Determine how many lines of the material hold the word "some", and answer with the number only.

INPUT RECORDS.
* * * *
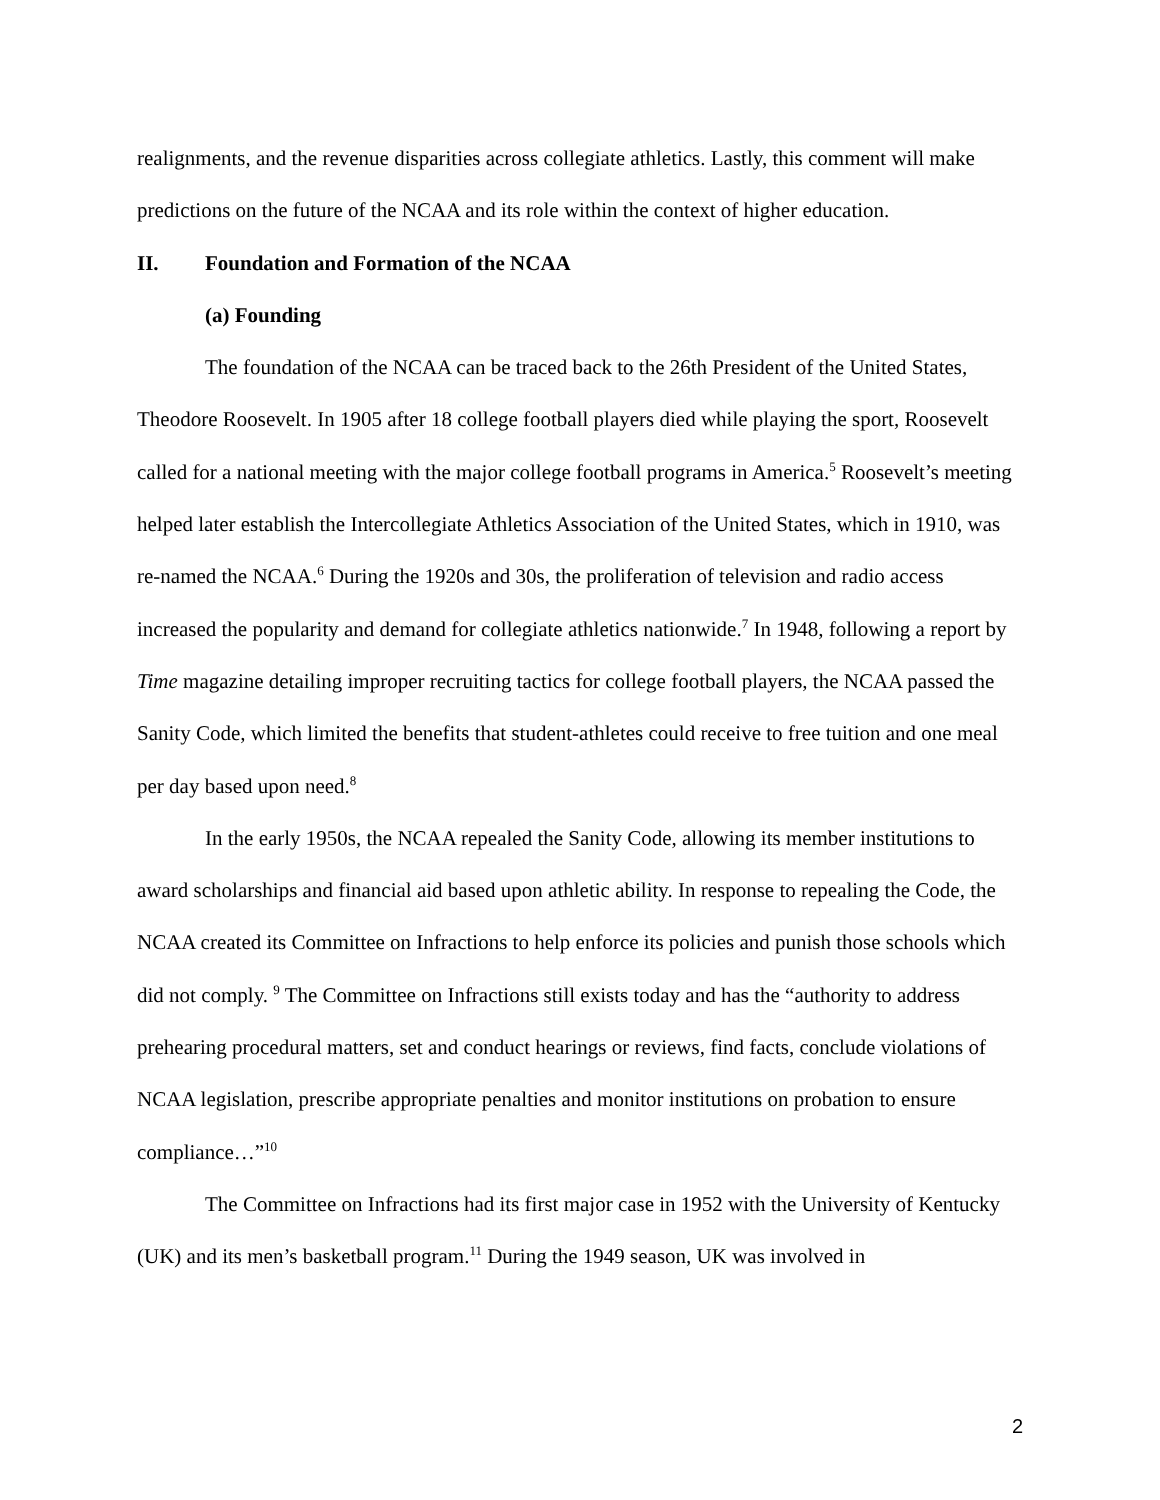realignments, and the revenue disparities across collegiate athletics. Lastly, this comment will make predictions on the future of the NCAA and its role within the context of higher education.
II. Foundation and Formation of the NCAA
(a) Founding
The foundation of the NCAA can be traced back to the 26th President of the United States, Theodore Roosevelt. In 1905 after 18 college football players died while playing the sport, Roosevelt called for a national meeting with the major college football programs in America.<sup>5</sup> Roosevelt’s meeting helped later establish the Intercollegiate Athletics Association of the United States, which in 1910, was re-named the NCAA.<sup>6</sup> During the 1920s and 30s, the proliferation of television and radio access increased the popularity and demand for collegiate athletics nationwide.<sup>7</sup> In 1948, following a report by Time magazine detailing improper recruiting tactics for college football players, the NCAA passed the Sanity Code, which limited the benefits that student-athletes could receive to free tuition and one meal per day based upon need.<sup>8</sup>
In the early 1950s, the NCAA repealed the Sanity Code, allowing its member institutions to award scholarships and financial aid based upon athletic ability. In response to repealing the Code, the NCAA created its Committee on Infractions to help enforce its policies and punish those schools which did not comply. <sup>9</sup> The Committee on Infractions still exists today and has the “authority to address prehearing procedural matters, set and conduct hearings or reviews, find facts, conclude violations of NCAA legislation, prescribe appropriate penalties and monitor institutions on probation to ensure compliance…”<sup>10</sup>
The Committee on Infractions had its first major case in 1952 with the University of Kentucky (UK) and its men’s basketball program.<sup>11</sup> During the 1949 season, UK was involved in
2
* * * *
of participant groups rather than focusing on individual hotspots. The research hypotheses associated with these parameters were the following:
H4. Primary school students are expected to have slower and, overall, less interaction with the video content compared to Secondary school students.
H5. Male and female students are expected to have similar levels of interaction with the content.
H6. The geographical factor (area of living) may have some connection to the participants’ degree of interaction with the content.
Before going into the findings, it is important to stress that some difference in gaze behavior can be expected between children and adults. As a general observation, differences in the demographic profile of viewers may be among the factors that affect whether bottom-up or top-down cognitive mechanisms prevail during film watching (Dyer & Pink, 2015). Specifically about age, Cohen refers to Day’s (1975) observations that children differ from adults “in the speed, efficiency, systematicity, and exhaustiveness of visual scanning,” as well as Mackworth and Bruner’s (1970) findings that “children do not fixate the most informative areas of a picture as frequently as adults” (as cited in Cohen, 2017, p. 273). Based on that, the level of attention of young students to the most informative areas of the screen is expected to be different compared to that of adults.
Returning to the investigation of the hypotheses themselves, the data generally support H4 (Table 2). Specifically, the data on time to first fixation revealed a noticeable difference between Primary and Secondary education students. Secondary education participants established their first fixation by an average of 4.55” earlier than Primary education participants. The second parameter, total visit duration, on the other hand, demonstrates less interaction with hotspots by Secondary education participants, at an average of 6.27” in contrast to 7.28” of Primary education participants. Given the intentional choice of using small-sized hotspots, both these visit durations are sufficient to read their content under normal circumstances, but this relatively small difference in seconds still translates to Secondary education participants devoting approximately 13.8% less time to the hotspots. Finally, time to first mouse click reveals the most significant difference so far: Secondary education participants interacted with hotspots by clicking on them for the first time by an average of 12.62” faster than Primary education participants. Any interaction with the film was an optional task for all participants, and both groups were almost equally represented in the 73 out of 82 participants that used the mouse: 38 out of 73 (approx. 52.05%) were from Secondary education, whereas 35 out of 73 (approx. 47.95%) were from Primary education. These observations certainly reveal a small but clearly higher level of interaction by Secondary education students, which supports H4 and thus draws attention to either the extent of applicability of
* * * *
YOUR SOLUTION.
2